About this exercise
Without the pictures, retype each line below exactly as it stands.

Data extract
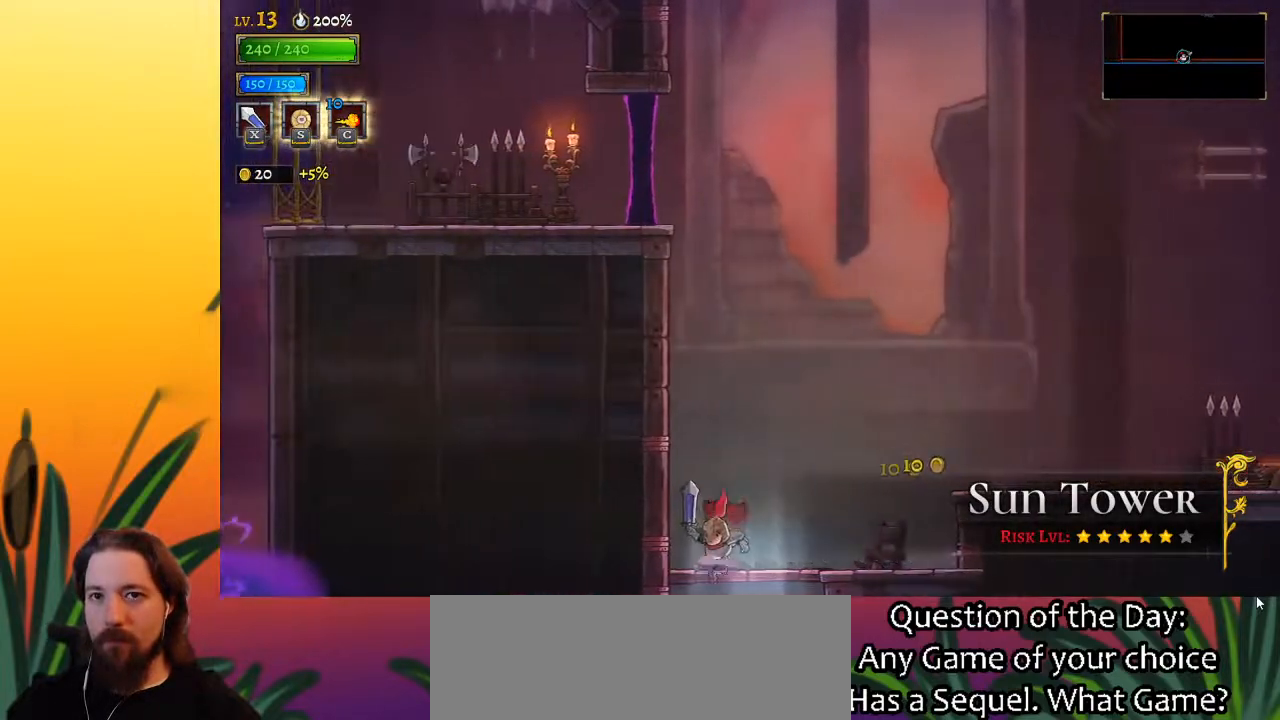
{"keys": [], "events": [[283, "down", "up"]]}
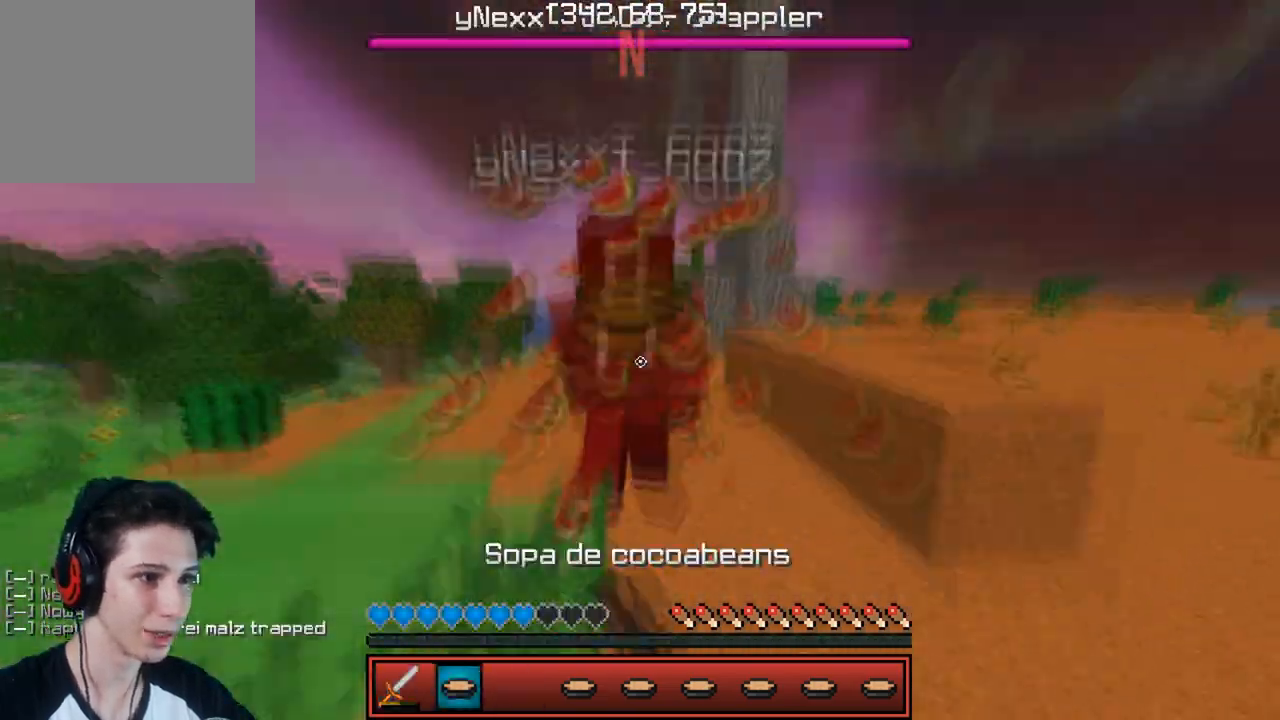
Gameplay with keyboard; each line is a JSON object with the keys held at the frame after it. "events" lists presses ("down") and releases ("up") of "a", "d", "s" and "w" between this image and that frame as [ms after this image, input, new state], when the widget could be followed in between. No other keys are recorded. Mouse input is not recorded.
{"keys": ["w"], "events": [[233, "a", "down"], [433, "a", "up"]]}
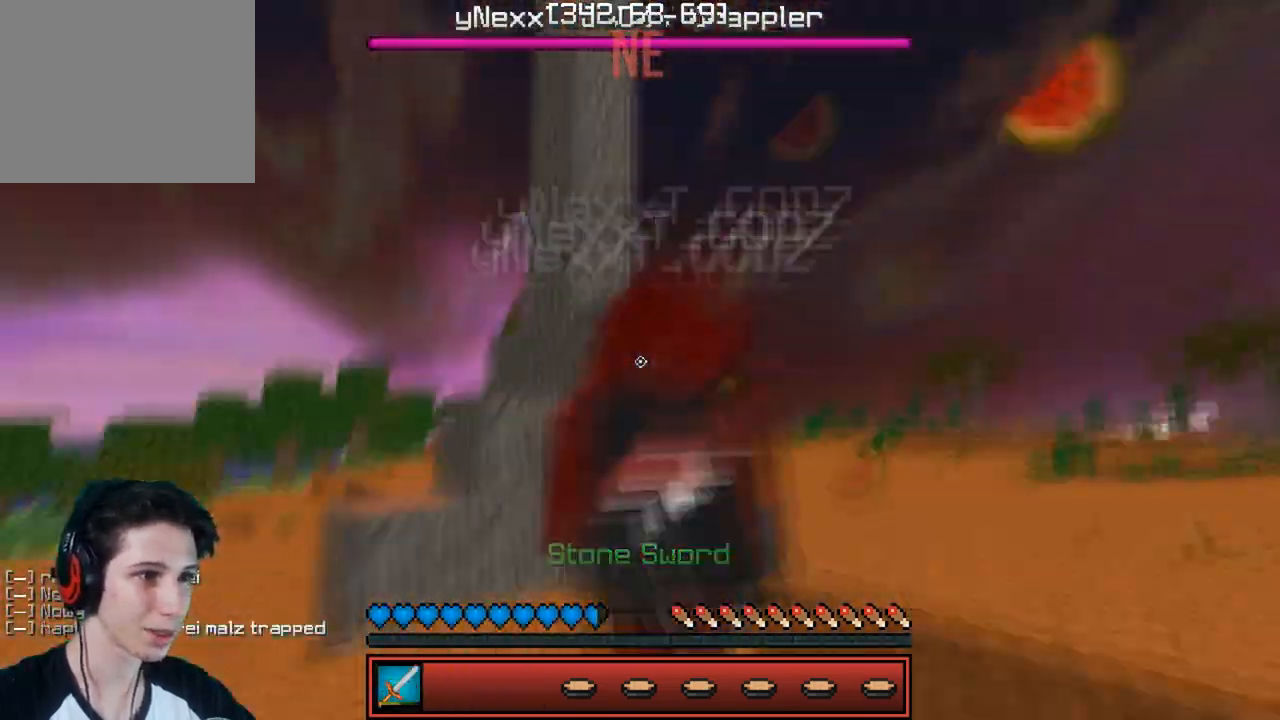
{"keys": ["w"], "events": [[150, "d", "down"], [233, "d", "up"]]}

Worked solution
{"keys": [], "events": [[283, "down", "up"]]}
Gameplay with keyboard; each line is a JSON object with the keys held at the frame after it. "events" lists presses ("down") and releases ("up") of "a", "d", "s" and "w" between this image and that frame as [ms after this image, input, new state], when the widget could be followed in between. No other keys are recorded. Mouse input is not recorded.
{"keys": ["w"], "events": [[233, "a", "down"], [433, "a", "up"]]}
{"keys": ["w"], "events": [[150, "d", "down"], [233, "d", "up"]]}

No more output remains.